読む文章
====

今回は高性能住宅の弊害について解説します。

ここでお盆休みのお知らせです。当社は8月11日(日)から8月18日(日)まで8日間、お盆休みとさせていただきます。ただ、私は毎日メールチェックはしています。お問い合わせ・モデルハウス見学の希望などがありましたら、お盆休み中に限らずにお送りいただいて大丈夫です。

お盆休みといっても、私は出勤している日もあるし、お盆休み中でも現場回りをすることもあるし、溜まっている仕事をする時もあります。もし8/11〜18の間でご見学ご希望の方がいらっしゃいましたら、早めにメールで教えていただければと思います。ちょうど暑い時期ですから、涼しさを体感していただくのもいいと思います。

ちなみに、今日の天気予報では、群馬県太田市の最高気温は40℃予想だそうです。しかしこれは、いい条件で計測した値なので、アスファルトの所などは大体そこから+2℃ぐらいあると思うので、下手したら42〜43℃ぐらいあると思います。上からは日差しが、下からは照り返しが来ると、とんでもないことになりますから、なるべく外には出ない方がよろしいかと思います。

本当この2〜3年で、一気に温暖化が進んだ感じがします。私も毎日、モデルハウスでも自宅でも気温を測定していますが、3年ぐらい前は30℃台で済んでいました。上振れしても39℃でした。しかし去年、初めて自宅で「41」という数字を見たんです。そうしたら今年はもう40℃予報が当たり前になってしまいました。

私のメルマガを読んでいらっしゃる方にはいろいろ公開していますが、やっぱりこれから作る家は高性能住宅だけではダメかなと思います。断熱材をいっぱい入れた高性能住宅とか、付加断熱、UA値0.いくつなど、そういう高性能住宅だけではダメだと思います。あくまでも地域によるけど、例えば私が主に施工しているエリアや東京まで含めて、そういう一帯で超高性能住宅を建てて、UA値だけを低くしてしまうと、必ず問題というか違う現象が出てきますから、気をつけた方がいいです。

高性能住宅を作って実際に住んでみたら、意外に夏に困ったという話もあります。私が以前にアップした以下の動画にも、そんなコメントがありました。

▼超高性能住宅は除湿しにくい

超高性能住宅は除湿しにくい

「九州でG3、UA値0.22、C値0.7の内外ダブル断熱の最強スペックで家を建てました。しかし梅雨時期に、除湿のためにエアコンを使うと寒くなり過ぎます。再熱除湿エアコンですが除湿モードだと室温が3度低くなり寒くなり、冷房モードだとサーモオフを繰り返して寒くなる上に湿度がなかなか下がらず途方に暮れています。軒で完全に日射遮断したのが裏目に出ました。屋外が30度なのに、室内は除湿のために23度です。しかも除湿してるのに60-65%、篭ってる部屋で扉を閉めると70%超えます」

失礼だけど、まさしくこうなってしまいます。UA値を下げすぎて、なおかつ日射遮蔽をしすぎて、軒を長く伸ばしすぎたり、窓が小さすぎるとか、そうなると除湿しにくいです。

====

元のデータ
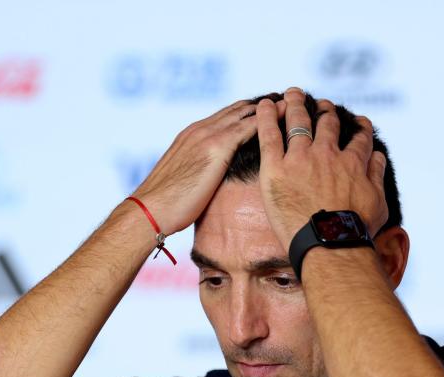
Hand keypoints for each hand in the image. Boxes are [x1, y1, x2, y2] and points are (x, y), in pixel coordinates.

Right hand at [131, 98, 285, 234]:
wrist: (150, 209)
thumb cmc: (164, 205)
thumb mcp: (184, 180)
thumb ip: (199, 172)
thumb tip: (208, 183)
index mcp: (191, 135)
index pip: (225, 116)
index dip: (247, 112)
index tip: (266, 109)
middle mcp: (200, 129)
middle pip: (238, 109)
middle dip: (262, 105)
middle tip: (286, 100)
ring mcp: (208, 135)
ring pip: (246, 112)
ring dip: (270, 107)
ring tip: (292, 102)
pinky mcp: (216, 147)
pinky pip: (248, 126)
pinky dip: (267, 119)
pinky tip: (284, 117)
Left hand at [255, 88, 387, 248]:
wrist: (329, 243)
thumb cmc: (355, 231)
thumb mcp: (378, 202)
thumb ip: (377, 175)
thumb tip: (378, 155)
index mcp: (353, 163)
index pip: (358, 139)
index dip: (358, 127)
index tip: (357, 121)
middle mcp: (328, 155)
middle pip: (326, 125)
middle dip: (324, 111)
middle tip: (321, 103)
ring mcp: (300, 159)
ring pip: (298, 123)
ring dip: (296, 104)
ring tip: (293, 94)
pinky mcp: (276, 168)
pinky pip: (269, 135)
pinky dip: (267, 116)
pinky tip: (265, 104)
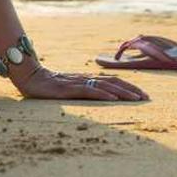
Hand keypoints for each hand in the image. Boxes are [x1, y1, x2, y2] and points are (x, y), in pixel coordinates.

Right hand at [13, 65, 147, 101]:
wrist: (29, 77)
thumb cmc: (48, 85)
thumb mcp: (69, 89)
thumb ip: (82, 90)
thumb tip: (98, 96)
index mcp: (87, 79)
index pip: (113, 80)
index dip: (129, 86)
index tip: (143, 95)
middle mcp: (86, 79)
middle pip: (114, 82)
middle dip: (132, 90)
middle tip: (147, 98)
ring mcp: (77, 83)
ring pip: (105, 86)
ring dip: (123, 92)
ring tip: (136, 99)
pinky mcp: (68, 89)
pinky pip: (89, 91)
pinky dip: (103, 93)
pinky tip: (113, 98)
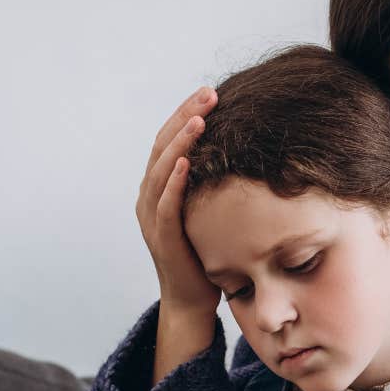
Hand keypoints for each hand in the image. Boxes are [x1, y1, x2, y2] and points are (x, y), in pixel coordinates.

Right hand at [136, 87, 220, 313]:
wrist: (192, 298)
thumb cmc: (204, 251)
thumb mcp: (208, 207)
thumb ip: (211, 180)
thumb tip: (241, 146)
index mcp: (157, 186)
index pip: (167, 139)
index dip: (185, 113)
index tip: (210, 92)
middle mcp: (148, 197)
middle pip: (161, 146)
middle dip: (184, 117)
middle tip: (209, 94)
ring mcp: (151, 218)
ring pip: (160, 170)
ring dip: (180, 143)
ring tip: (200, 120)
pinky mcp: (162, 238)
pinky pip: (165, 205)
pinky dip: (175, 182)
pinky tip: (187, 162)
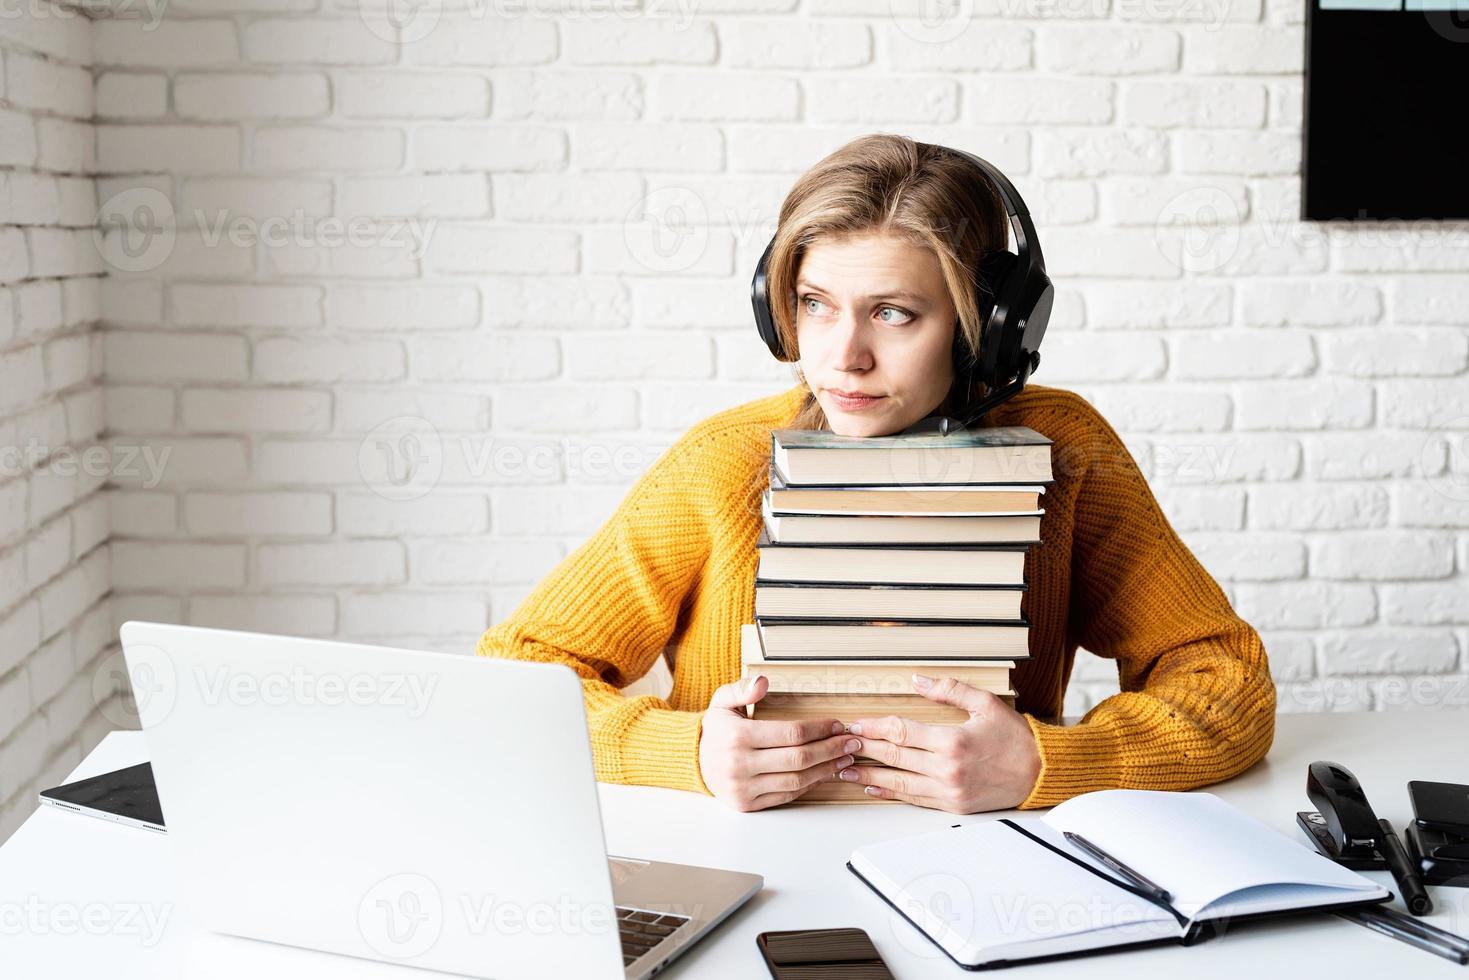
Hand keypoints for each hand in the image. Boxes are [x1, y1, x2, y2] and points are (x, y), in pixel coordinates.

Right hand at [699, 675, 860, 811]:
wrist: (694, 762)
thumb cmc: (715, 730)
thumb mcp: (722, 702)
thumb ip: (742, 689)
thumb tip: (762, 681)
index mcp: (737, 737)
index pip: (791, 733)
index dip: (819, 730)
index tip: (837, 725)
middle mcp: (740, 764)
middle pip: (799, 758)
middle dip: (831, 749)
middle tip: (851, 742)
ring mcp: (744, 787)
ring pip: (796, 780)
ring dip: (826, 769)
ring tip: (844, 758)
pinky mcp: (748, 804)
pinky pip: (787, 795)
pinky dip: (810, 784)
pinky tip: (823, 773)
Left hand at [837, 674, 1041, 812]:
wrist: (1040, 773)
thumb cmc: (1015, 737)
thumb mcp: (984, 703)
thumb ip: (948, 689)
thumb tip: (918, 678)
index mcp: (952, 741)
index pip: (901, 732)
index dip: (873, 727)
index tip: (854, 724)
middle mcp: (947, 769)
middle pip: (894, 756)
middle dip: (864, 749)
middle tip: (841, 744)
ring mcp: (949, 791)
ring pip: (899, 782)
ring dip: (868, 775)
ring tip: (844, 770)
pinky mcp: (952, 805)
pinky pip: (914, 799)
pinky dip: (891, 793)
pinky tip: (873, 787)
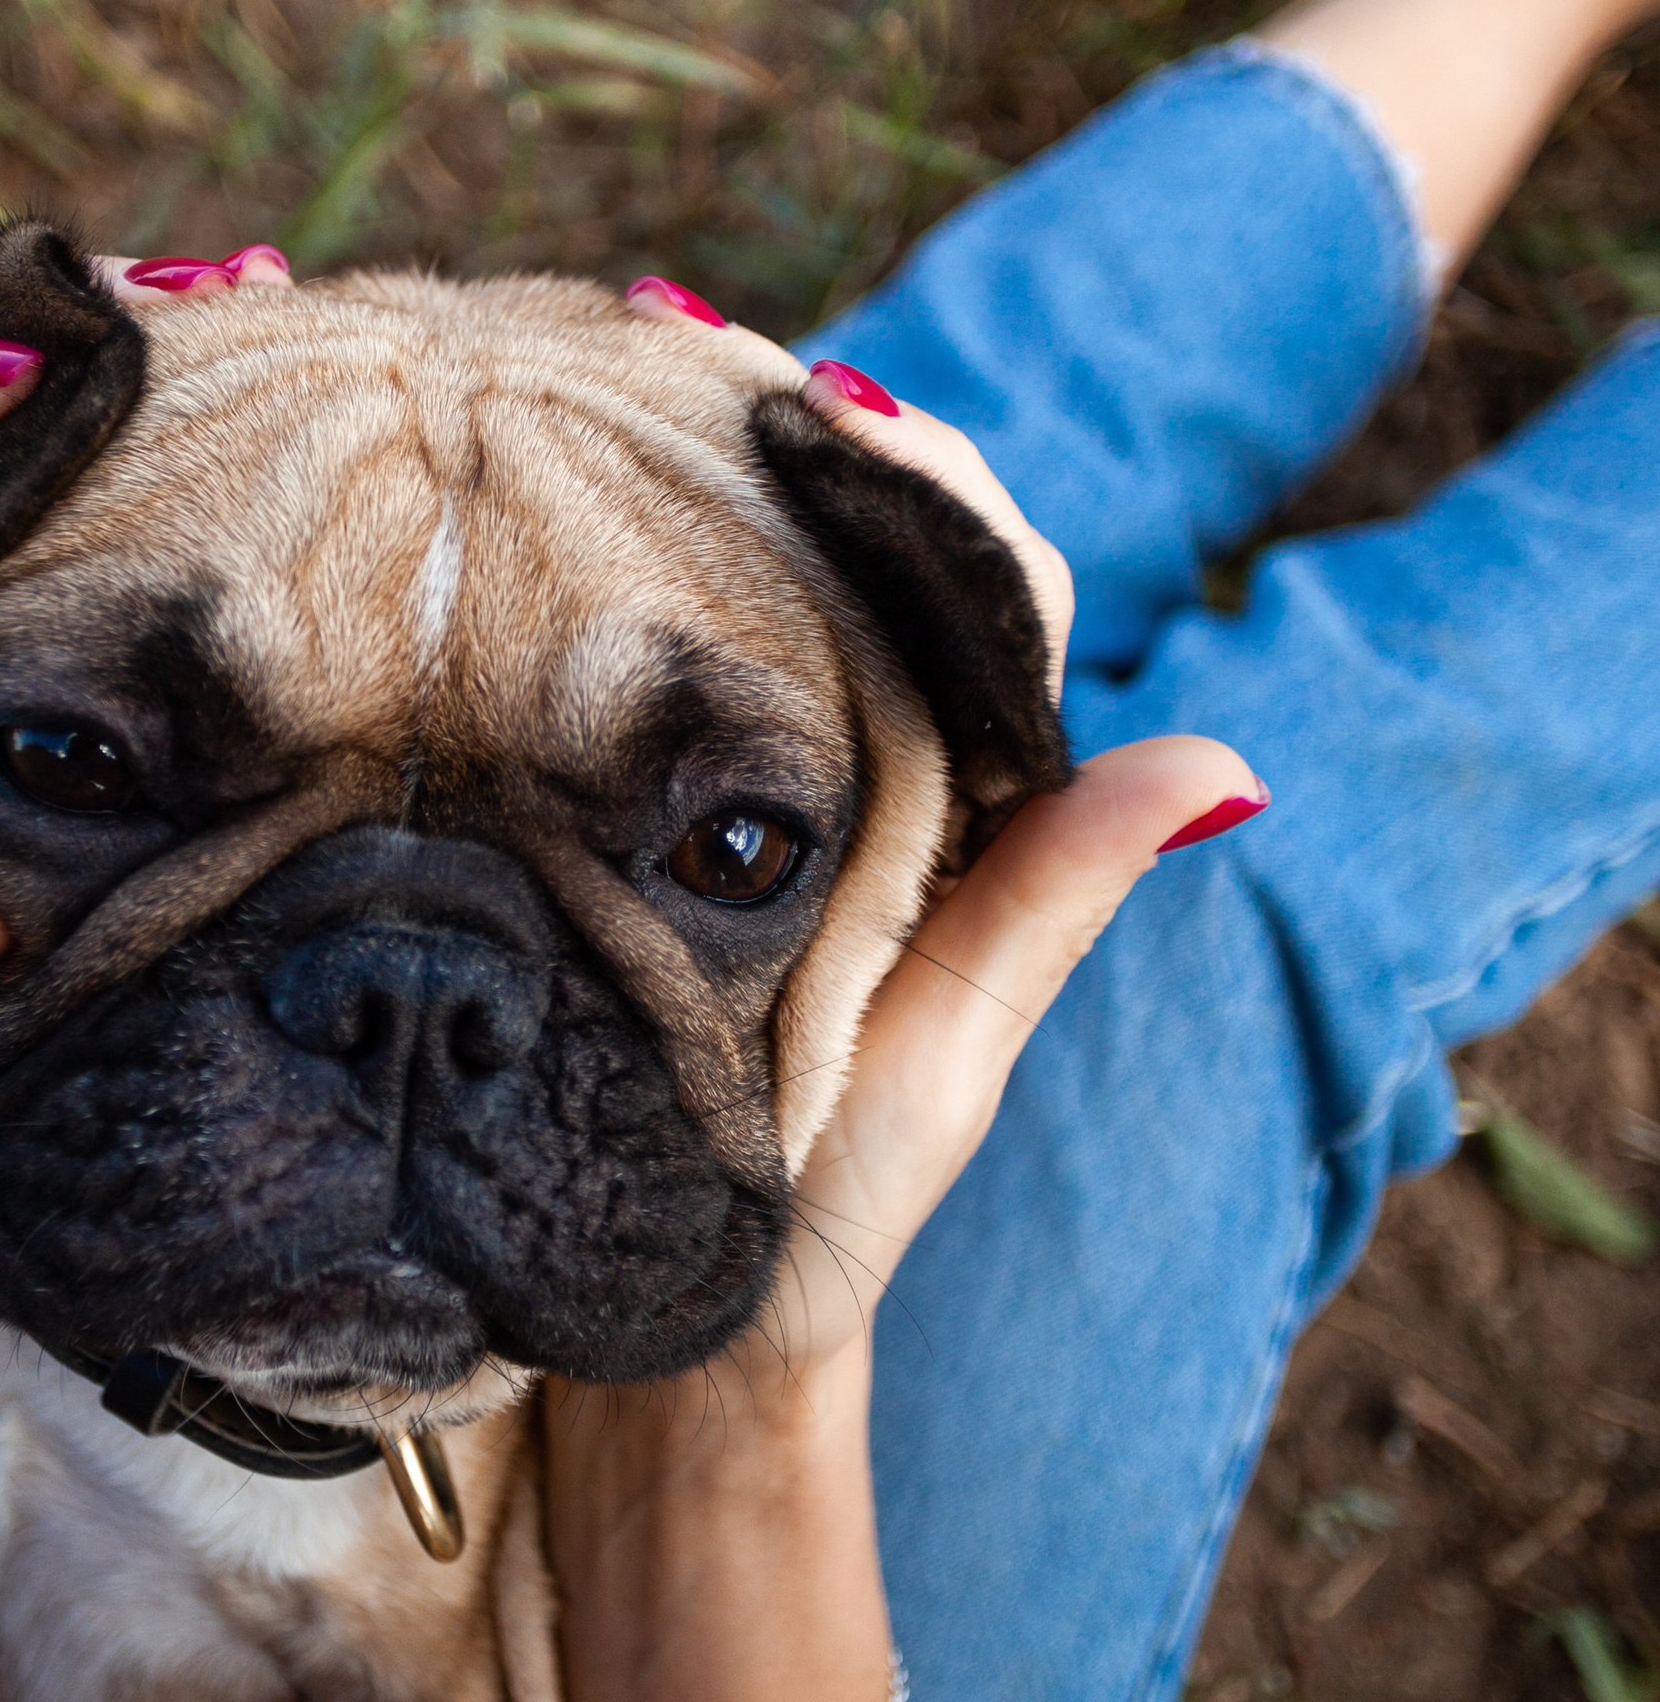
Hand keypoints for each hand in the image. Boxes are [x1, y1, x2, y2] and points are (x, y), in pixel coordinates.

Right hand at [543, 354, 1265, 1701]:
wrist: (663, 1366)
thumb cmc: (824, 1227)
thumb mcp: (942, 1054)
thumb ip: (1042, 906)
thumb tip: (1219, 758)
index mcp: (926, 848)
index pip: (946, 637)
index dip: (908, 518)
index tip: (834, 416)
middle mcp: (818, 834)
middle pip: (819, 632)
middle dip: (766, 510)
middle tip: (681, 384)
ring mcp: (706, 864)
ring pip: (705, 686)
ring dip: (665, 572)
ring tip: (598, 443)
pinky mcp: (605, 900)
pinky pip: (611, 763)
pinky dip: (587, 672)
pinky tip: (530, 602)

====

やること A
住宅の文章の「私のメルマガを読んでいらっし」から「そうなると除湿しにくいです。」まで(両端を含む)を、「軒」を「ひさし」に替えて書き直してください。
やること B
住宅の文章で、会社のお盆休みはいつからいつまでの何日間ですか。
やること C
住宅の文章を2文にまとめてください。

答えを書く欄 A
私のメルマガを読んでいらっしゃる方にはいろいろ公開していますが、やっぱりこれから作る家は高性能住宅だけではダメかなと思います。断熱材をいっぱい入れた高性能住宅とか、付加断熱、UA値0.いくつなど、そういう高性能住宅だけではダメだと思います。あくまでも地域によるけど、例えば私が主に施工しているエリアや東京まで含めて、そういう一帯で超高性能住宅を建てて、UA値だけを低くしてしまうと、必ず問題というか違う現象が出てきますから、気をつけた方がいいです。

高性能住宅を作って実際に住んでみたら、意外に夏に困ったという話もあります。私が以前にアップした以下の動画にも、そんなコメントがありました。

▼超高性能住宅は除湿しにくい

超高性能住宅は除湿しにくい

「九州でG3、UA値0.22、C値0.7の内外ダブル断熱の最強スペックで家を建てました。しかし梅雨時期に、除湿のためにエアコンを使うと寒くなり過ぎます。再熱除湿エアコンですが除湿モードだと室温が3度低くなり寒くなり、冷房モードだとサーモオフを繰り返して寒くなる上に湿度がなかなか下がらず途方に暮れています。ひさしで完全に日射遮断したのが裏目に出ました。屋外が30度なのに、室内は除湿のために23度です。しかも除湿してるのに60-65%、篭ってる部屋で扉を閉めると70%超えます」

失礼だけど、まさしくこうなってしまいます。UA値を下げすぎて、なおかつ日射遮蔽をしすぎて、ひさしを長く伸ばしすぎたり、窓が小さすぎるとか、そうなると除湿しにくいです。

答えを書く欄 B
8月11日(日)から8月18日(日)までの8日間です。

答えを書く欄 C
書き手は、この2〜3年で温暖化が一気に進んだと感じていて、これから建てる家はUA値を低くしただけの高性能住宅ではダメだと話しています。実際に、UA値を下げすぎて日差しをさえぎりすぎた家では夏に除湿しにくく、エアコンで除湿すると寒くなりすぎるという声が紹介されています。